My chest hair is starting to turn gray. Whitish strands have spread like dead brush into my upper chest. They glisten and wave under my collar in the harsh office light, derailing my efforts to fit in with my utterly hairless Japanese co-workers.
In the US, the next move would be Botox, a love affair and an unwise lease on a Porsche. However, because of the amazing benefits of seniority in Japan, there’s no such thing as mid-life crisis here, a realization I’ve made now that I’m on the brink of one.
You see in Japan, the joys of seniority make a mockery of the doomed pursuit of things like George Clooney’s charming crow’s-nest or the impulse-buy of funny Japanese ab crunchers.
It’s pointless anyway to try to hide your age in a country so crowded that you can’t scratch your head without elbowing somebody in the eye. Every giveaway – the greying chest hair poking out, the gut surging over your belt, the “kareshu” (lit. “middle-aged man smell”: it’s so crowded here that everyone knows the smell personally, hence a word was invented for it) – all this can be more or less concealed if you work hard at it (good luck finding time in workaholic Japan) or are blessed with the personal space that comes with the American car commute and office cubicle.
But in Japan – where you live on those packed trains and at shared office desks with the privacy of baseball dugouts- you age right in the face of your fellow commuters and co-workers, who sit, stand and breathe right on top of you all day.
After finally grasping all this, I realized that blatantly showing your age, and touching those seniority perks, is where the salvation lies.
Perks that are funded by, as I’ve learned painfully in 8 years here serving under older Japanese managers, the sanity of the young.
Perk #1: Public Napping
I’ve actually seen older managers doze off Grandpa Simpson-style in the middle of meeting discussions that THEY started – and everyone just lets it go. In fact, if you’re old enough, you’re GIVEN CREDIT for doing this in Japan: the typical timid, young subordinate here is programmed to take your sloth as a wise, non-verbal cue that you’re happy with the meeting, that you’re relaxed and not upset with them.

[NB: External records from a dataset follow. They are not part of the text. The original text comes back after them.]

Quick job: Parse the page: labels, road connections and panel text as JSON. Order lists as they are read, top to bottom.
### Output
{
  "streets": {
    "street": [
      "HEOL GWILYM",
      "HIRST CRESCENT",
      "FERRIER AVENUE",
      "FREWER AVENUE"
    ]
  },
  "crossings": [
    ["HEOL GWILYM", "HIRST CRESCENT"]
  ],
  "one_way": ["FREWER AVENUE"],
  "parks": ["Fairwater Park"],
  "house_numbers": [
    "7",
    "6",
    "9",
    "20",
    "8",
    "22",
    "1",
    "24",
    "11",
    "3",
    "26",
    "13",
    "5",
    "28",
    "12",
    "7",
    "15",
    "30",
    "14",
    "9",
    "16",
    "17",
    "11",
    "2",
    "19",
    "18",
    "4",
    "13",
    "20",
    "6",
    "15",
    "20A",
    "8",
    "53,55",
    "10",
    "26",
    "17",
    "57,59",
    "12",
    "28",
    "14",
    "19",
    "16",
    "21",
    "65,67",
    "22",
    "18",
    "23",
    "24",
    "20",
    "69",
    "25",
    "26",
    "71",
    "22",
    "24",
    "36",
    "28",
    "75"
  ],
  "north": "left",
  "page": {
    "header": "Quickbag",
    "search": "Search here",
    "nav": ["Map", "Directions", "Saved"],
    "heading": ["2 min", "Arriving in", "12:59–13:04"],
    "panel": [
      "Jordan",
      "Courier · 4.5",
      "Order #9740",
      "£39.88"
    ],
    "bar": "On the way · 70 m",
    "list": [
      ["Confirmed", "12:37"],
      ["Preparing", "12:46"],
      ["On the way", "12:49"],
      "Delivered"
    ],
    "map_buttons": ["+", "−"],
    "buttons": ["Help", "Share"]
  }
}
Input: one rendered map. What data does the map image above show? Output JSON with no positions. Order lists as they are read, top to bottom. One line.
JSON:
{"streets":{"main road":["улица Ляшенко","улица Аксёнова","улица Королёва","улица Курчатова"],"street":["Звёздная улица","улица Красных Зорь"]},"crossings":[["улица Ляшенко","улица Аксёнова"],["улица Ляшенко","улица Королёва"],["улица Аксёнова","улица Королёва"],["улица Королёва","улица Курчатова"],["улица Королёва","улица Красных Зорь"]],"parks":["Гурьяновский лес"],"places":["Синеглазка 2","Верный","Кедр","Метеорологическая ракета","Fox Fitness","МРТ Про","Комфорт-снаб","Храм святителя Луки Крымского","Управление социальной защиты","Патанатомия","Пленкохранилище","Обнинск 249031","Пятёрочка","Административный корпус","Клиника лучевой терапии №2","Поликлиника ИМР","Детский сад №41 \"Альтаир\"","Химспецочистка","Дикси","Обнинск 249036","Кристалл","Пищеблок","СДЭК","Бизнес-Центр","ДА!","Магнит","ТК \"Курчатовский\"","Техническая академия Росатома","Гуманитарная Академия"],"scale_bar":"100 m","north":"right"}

Perk #2: Elaborate grunting
Older people in Japan are expected to grunt “yoishou!” whenever doing anything remotely strenuous. In the US, this is equilivant to any number of unofficial, non-word English sounds – “Ahhh”, “ughhh”, “humph”, etc. But of course in Japan even personal strain is formalized: it’s always “yoishou”, and it can be grunted softly, whispered happily with a melody, or even shouted like this:
It’s a fogeyish add-on to a Japanese vocabulary, but I have a theory that it’s also intended to work as a kind of subliminal cue to anyone listening that you’re older, and thus deserving of deep respect.
There’s a precise style to saying “yoishou” in Japan, and it’s all about timing it perfectly with whatever action is excerting you. It’s common to hear old guys here go “Yoishou!” when sliding into a hot public bath, sitting down on a train seat, climbing stairs (multiple “yoishous” in this case), and I’ve even heard the word uttered by a guy in the men’s room at his precise moment of unloading. It’s a fun word to say – try it next time you do any of the above!
Perk #3: Leisurely post-meal use of a toothpick
There’s an old Japanese proverb that says: “A samurai, even when he has not eaten, uses a toothpick like a lord”. It refers to the classic older Japanese male habit of cleaning your teeth with a toothpick after meals. Visit any restaurant here and you’ll see it in action, the modern Japanese “ojisan” (typical middle-aged guy) carrying on this disgusting ancient custom. Current Japanese etiquette calls for you to cup your mouth with your hand as you pick away, like this:
In one small Japanese company I’ve been around, the head guy (he was well into his 60s and on the rough side for a Japanese salaryman) would walk into the office after lunch and when his secretary greeted him with the formal “okairi nasai” (“welcome back”), he’d just nod, light a cigarette and say “Toothpick”. To this she’d run and fetch a toothpick for the “office samurai” to use to stab at the food stuck in his teeth.
Perk #4: Drinking and being drunk in public
Middle-aged salarymen have the public license to crack open a beer on the train home, face-plant themselves next to a sake bottle at bars and in general get falling-over drunk in public.
Not only are they given this freedom, but these lucky men have the magical power to fight off hangovers through greasy bowls of late-night ramen and baths with electrical currents that shock the booze out of their systems.
Perk #5: Lord of the Office
In general, as you age in a traditional Japanese company you get increasingly venerated no matter what you do, and you live increasingly inside a cocoon of manners and ceremony. You’re more like a feudal lord than a businessman. The very top executives are treated almost like royalty, as the below instance illustrates.
I was once part of a conference call with an important American customer where we all were ordered to speak at a hushed, barely audible level the whole time so that we didn’t disturb our company president in the next room. The reason? He was filming his recorded message for the company’s annual employee DVD. We sat there whispering like idiots while the customer railed loudly on the other end that they couldn’t hear us (worst of all, we weren’t allowed to give a reason!), and they ended the call after 10 minutes.